TurboQuant provides a principled, efficient approach to vector quantization achieving near-optimal distortion rates. Random rotation followed by independent scalar quantization leverages high-dimensional geometry effectively. For inner product queries, combining MSE optimization with QJL on residuals yields unbiased estimates. Theoretical analysis demonstrates distortion within 2.7x of information-theoretic lower bounds.

TurboQuant 提供了一种原则性的、高效的向量量化方法,实现了近最优的失真率。随机旋转后进行独立标量量化,有效利用了高维几何特性。对于内积查询,将 MSE 优化与残差上的 QJL 结合产生无偏估计。理论分析表明失真在信息论下界的 2.7 倍以内。

The method's data-oblivious nature, accelerator-friendly design, and minimal indexing overhead make it suitable for online applications in modern AI systems. Its key strengths — zero calibration cost, theoretically optimal compression, and immediate applicability to any model — position TurboQuant as a fundamental building block for efficient LLM inference and vector search at scale.

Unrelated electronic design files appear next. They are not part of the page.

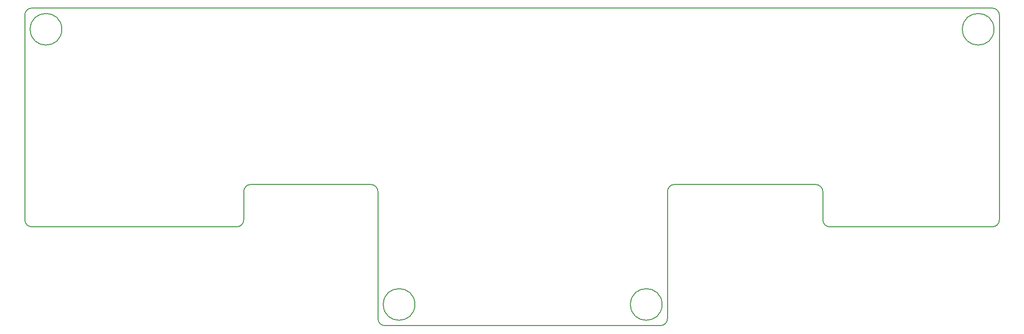
<source format=gbr>
G04 #@! TF.FileFunction,Profile,NP*
%FSLAX46Y46*%
G04 Gerber Fmt 4.6, Leading zero omitted, Abs format (unit mm)*
G04 Created by KiCad (PCBNEW 4.0.4-stable) date 12/22/17 17:35:49*
%MOMM*%
%LPD*%
G01*
G04 APERTURE LIST*
%ADD10C,0.100000*%
%ADD11C,0.150000*%
G04 APERTURE END LIST*
D10*
D11*
X173019806Y-90170000D02*
G75*
G03X173019806Y-90170000I-2839806J0D01*
G01*
X128569806Y-90170000D02*
G75*
G03X128569806Y-90170000I-2839806J0D01*
G01*
X232709806Y-40640000D02*
G75*
G03X232709806Y-40640000I-2839806J0D01*
G01*
X65069806Y-40640000D02*
G75*
G03X65069806Y-40640000I-2839806J0D01*
G01*
X121920000Y-92710000D02*
G75*
G03X123190000Y-93980000I1270000J0D01*
G01*
X172720000Y-93980000D02*
G75*
G03X173990000Y-92710000I0J1270000D01*
G01*
X175260000Y-68580000D02*
G75*
G03X173990000Y-69850000I0J-1270000D01*
G01*
X121920000Y-69850000D02*
G75*
G03X120650000Y-68580000I-1270000J0D01*
G01*
X99060000Y-68580000D02*
X120650000Y-68580000D01*
X175260000Y-68580000D02*
X200660000Y-68580000D01*
X173990000Y-92710000D02*
X173990000Y-69850000D01*
X123190000Y-93980000D02*
X172720000Y-93980000D01*
X121920000Y-69850000D02*
X121920000Y-92710000D01*
X233680000Y-38100000D02*
G75*
G03X232410000Y-36830000I-1270000J0D01*
G01*
X232410000Y-76200000D02*
G75*
G03X233680000Y-74930000I0J1270000D01*
G01*
X201930000Y-74930000D02*
G75*
G03X203200000Y-76200000I1270000J0D01*
G01*
X201930000Y-69850000D02*
G75*
G03X200660000Y-68580000I-1270000J0D01*
G01*
X59690000Y-36830000D02*
G75*
G03X58420000Y-38100000I0J-1270000D01*
G01*
X93980000Y-36830000D02*
X59690000Y-36830000D01*
X58420000Y-69850000D02*
X58420000Y-38100000D01*
X232410000Y-36830000D02*
X207010000Y-36830000D01*
X233680000Y-69850000D02*
X233680000Y-38100000D01*
X233680000Y-74930000D02*
X233680000Y-69850000D01*
X203200000Y-76200000D02*
X232410000Y-76200000D01*
X201930000Y-69850000D02*
X201930000Y-74930000D01*
X99060000Y-68580000D02*
G75*
G03X97790000Y-69850000I0J-1270000D01*
G01*
X96520000Y-76200000D02*
G75*
G03X97790000Y-74930000I0J1270000D01*
G01*
X58420000Y-74930000D02*
G75*
G03X59690000Y-76200000I1270000J0D01*
G01*
X97790000Y-74930000D02*
X97790000Y-69850000D01*
X59690000Y-76200000D02*
X96520000Y-76200000D01*
X58420000Y-69850000D02*
X58420000Y-74930000D01*
X93980000Y-36830000D02*
X207010000Y-36830000D01*
M02*

</source>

该方法的数据无关特性、加速器友好的设计以及极低的索引开销,使其适用于现代 AI 系统中的在线应用。其核心优势——零校准成本、理论最优压缩、对任何模型的即时适用性——使 TurboQuant 成为高效 LLM 推理和大规模向量搜索的基础构建模块。

The key takeaway for practitioners: TurboQuant achieves the holy grail of quantization — zero accuracy loss at aggressive compression ratios — without requiring any calibration or fine-tuning. Its 3.5-bit KV cache quantization matching full-precision quality, combined with 8x attention speedup on H100 GPUs, makes it immediately practical for production LLM serving.

对从业者的关键启示:TurboQuant 实现了量化的终极目标——在激进的压缩比下零精度损失——且无需任何校准或微调。其 3.5-bit KV cache 量化匹配全精度质量,加上在 H100 GPU 上 8 倍的注意力加速,使其可直接用于生产环境的 LLM 服务。